Section 7701(o) of the Internal Revenue Code incorporates the controversial judicial doctrine of economic substance into statutory language. In other words, it “codifies” the doctrine. (The economic substance doctrine generally provides that a tax benefit that goes beyond Congressional intent can be disallowed by the courts, even if the taxpayer meets all of the literal Code and regulatory requirements for claiming the benefit.)
This codification appears to have accidentally dissuaded the relevant agency (the Internal evenue Service, or IRS) from raising economic substance issues—an effect that is contrary to Congress’s intent in enacting the doctrine into legislation. Essentially, Congress imported a set of judicial principles into the Code, in order to make a particular judicial doctrine stronger, but then the agency effectively discarded those now-codified judicial rules.

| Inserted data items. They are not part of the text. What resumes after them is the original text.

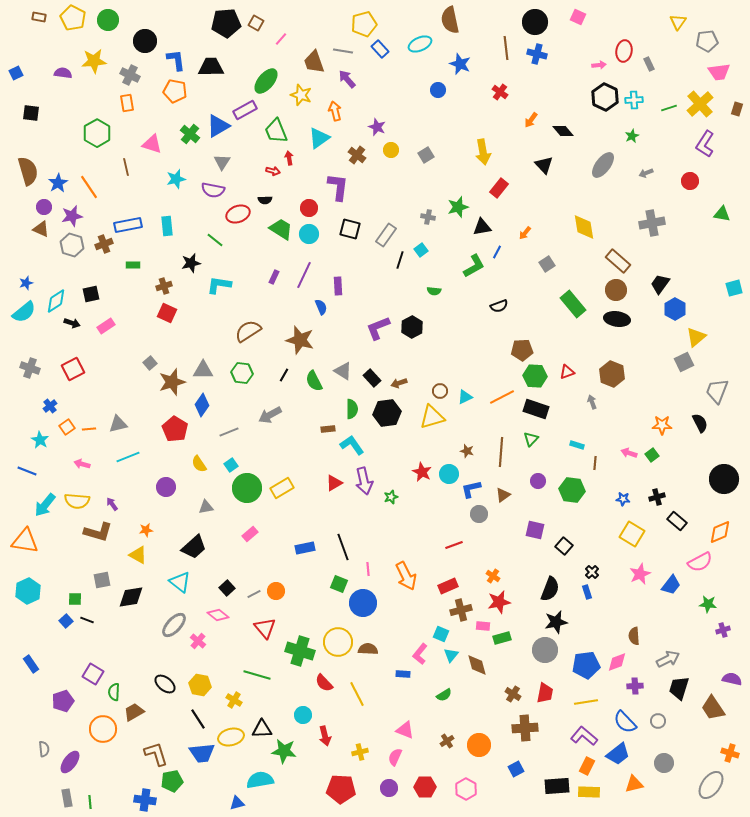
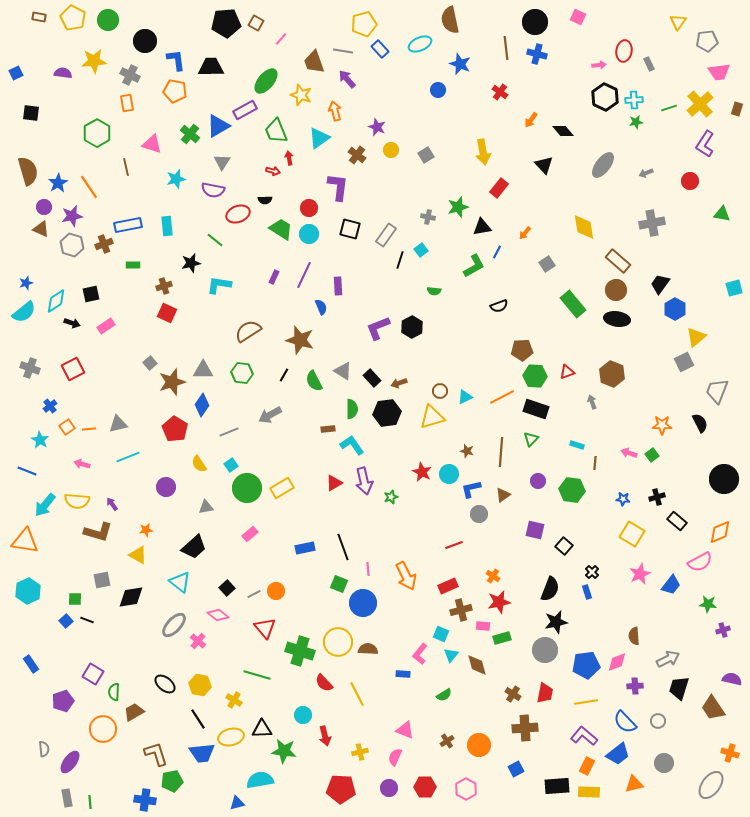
green star at (632, 136): moved 4 px right, 14 px up; rotated 16 degrees clockwise
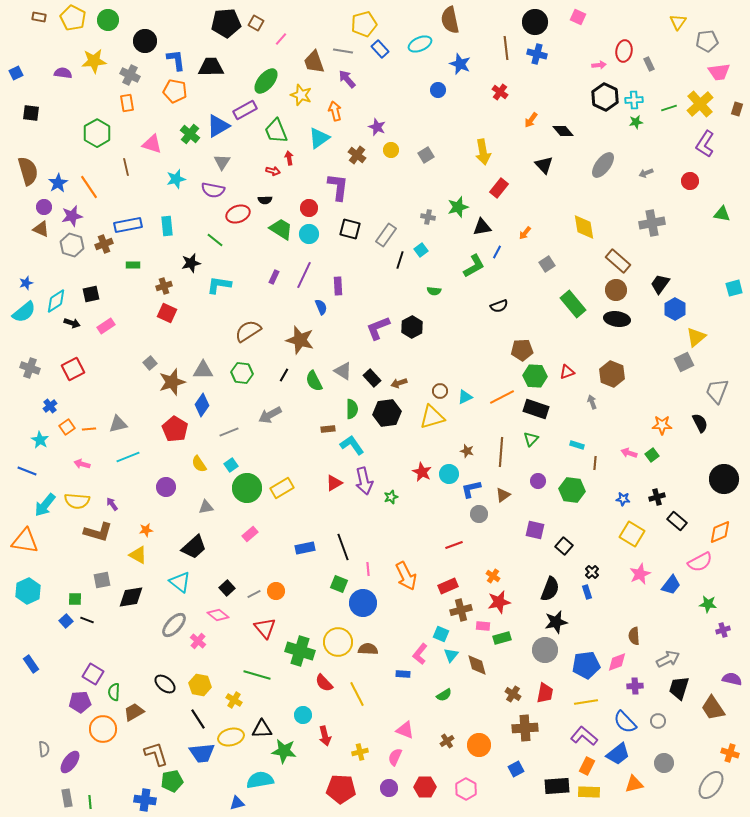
purple pentagon at (63, 701): moved 17 px right, 1 px down; rotated 15 degrees clockwise
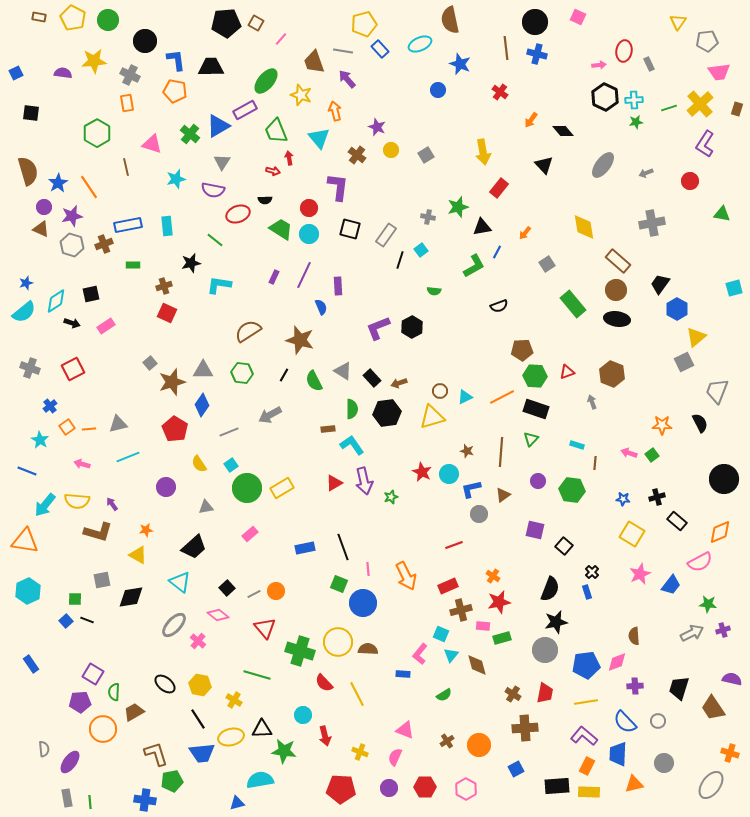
cyan triangle at (319, 138): rotated 35 degrees counterclockwise
blue hexagon at (675, 309): moved 2 px right
gray arrow at (668, 659): moved 24 px right, 26 px up
yellow cross at (360, 752): rotated 35 degrees clockwise
blue trapezoid at (618, 754): rotated 130 degrees clockwise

The IRS response to codification raises bigger picture issues, such as an agency’s ability to disregard (or decline to enforce) a statute and the parameters of an agency’s ability to issue public guidance using informal means (rather than formal regulations). In addition, this codification raises structural issues, including the interaction between the three branches of government in this context and the impact of Congressional approval on arguments about the validity of this judicial doctrine. Lastly, such codification places new emphasis on distinguishing between the now-codified economic substance doctrine and other anti-abuse doctrines.
The economic substance doctrine has been the subject of recent litigation in the “STARS” cases. One of such cases has just been appealed to the Eighth Circuit, and that appeal may later result in a split between the circuits. In addition, the recent 2017 Tax Act (the Tax Cuts and Jobs Act) may lead to more emphasis on the economic substance doctrine, as taxpayers attempt to comply with the letter of new tax provisions while arguably circumventing such provisions’ intent. For these reasons, the economic substance doctrine is likely to become increasingly important in the near future. In addition, as the IRS attempts to implement and provide guidance on a massive new tax act, there are likely to be recurring issues regarding the limits of agency discretion to not enforce a statute, and the use of informal means to communicate guidance to the public.